WHAT THE TASK ASKS → Copy out every line holding the string "Aceitera" from the records below.

*** Opening DATA SECTION ***

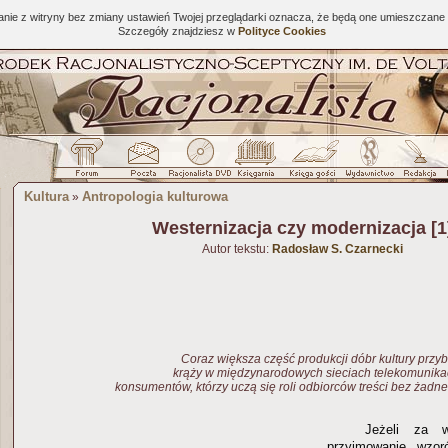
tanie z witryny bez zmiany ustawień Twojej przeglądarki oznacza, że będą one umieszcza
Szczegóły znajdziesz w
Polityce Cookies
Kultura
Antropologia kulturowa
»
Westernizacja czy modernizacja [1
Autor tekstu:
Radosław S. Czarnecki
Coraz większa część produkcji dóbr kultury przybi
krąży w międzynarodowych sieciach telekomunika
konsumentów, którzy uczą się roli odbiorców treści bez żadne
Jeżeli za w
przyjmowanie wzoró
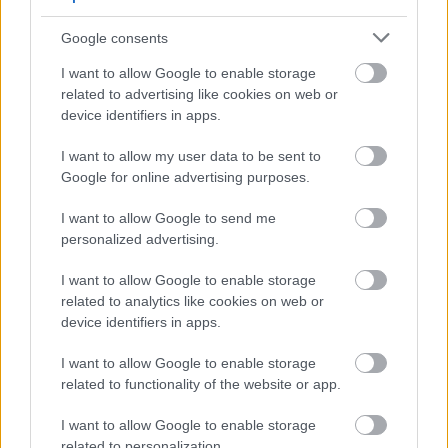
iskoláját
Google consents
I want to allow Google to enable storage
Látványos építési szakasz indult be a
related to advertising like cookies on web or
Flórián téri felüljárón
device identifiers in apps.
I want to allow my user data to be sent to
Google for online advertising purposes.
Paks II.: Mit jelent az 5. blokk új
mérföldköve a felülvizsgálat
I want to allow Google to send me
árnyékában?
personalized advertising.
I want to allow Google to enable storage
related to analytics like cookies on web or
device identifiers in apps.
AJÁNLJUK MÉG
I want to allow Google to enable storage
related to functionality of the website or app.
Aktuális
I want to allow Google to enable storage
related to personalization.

*** Closing DATA SECTION ***
*** Opening DATA SECTION ***

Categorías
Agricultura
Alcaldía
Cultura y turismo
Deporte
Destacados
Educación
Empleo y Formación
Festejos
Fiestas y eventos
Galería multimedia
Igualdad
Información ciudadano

*** Closing DATA SECTION ***
*** Opening DATA SECTION ***

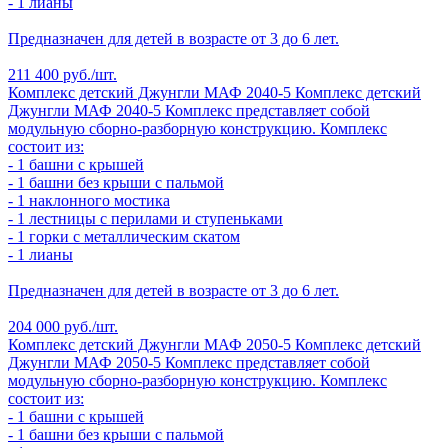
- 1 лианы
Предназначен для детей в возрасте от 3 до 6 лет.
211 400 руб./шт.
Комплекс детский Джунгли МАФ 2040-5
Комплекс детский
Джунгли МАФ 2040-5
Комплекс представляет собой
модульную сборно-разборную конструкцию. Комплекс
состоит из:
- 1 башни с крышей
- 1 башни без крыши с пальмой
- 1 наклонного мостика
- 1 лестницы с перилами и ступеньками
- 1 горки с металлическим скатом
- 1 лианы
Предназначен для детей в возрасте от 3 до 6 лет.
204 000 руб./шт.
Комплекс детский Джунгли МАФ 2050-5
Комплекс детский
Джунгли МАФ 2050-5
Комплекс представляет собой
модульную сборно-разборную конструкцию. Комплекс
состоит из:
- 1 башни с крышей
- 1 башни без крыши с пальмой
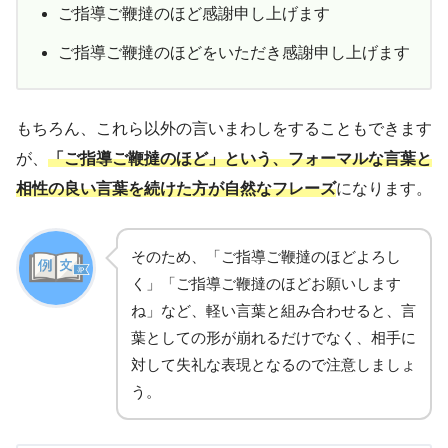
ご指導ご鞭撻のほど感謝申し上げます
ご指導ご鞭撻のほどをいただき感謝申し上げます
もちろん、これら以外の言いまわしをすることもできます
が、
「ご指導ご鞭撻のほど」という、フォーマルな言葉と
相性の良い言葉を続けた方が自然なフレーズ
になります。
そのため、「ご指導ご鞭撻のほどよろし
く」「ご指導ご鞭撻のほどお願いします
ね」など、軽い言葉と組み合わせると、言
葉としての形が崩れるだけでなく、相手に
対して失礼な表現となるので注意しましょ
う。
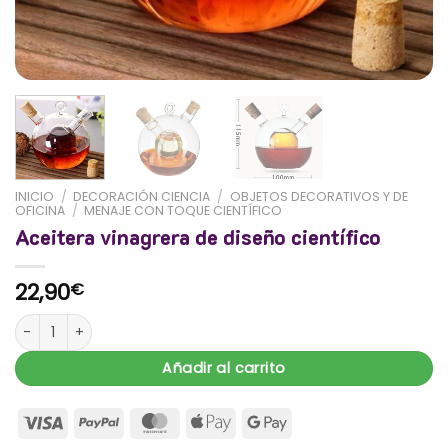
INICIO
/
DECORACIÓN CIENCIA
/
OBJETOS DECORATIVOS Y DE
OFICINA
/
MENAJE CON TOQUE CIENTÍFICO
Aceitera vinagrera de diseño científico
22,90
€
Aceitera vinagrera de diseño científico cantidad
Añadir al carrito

*** Closing DATA SECTION ***

ANSWER AREA →
Aceitera vinagrera de diseño científico
Aceitera vinagrera de diseño científico cantidad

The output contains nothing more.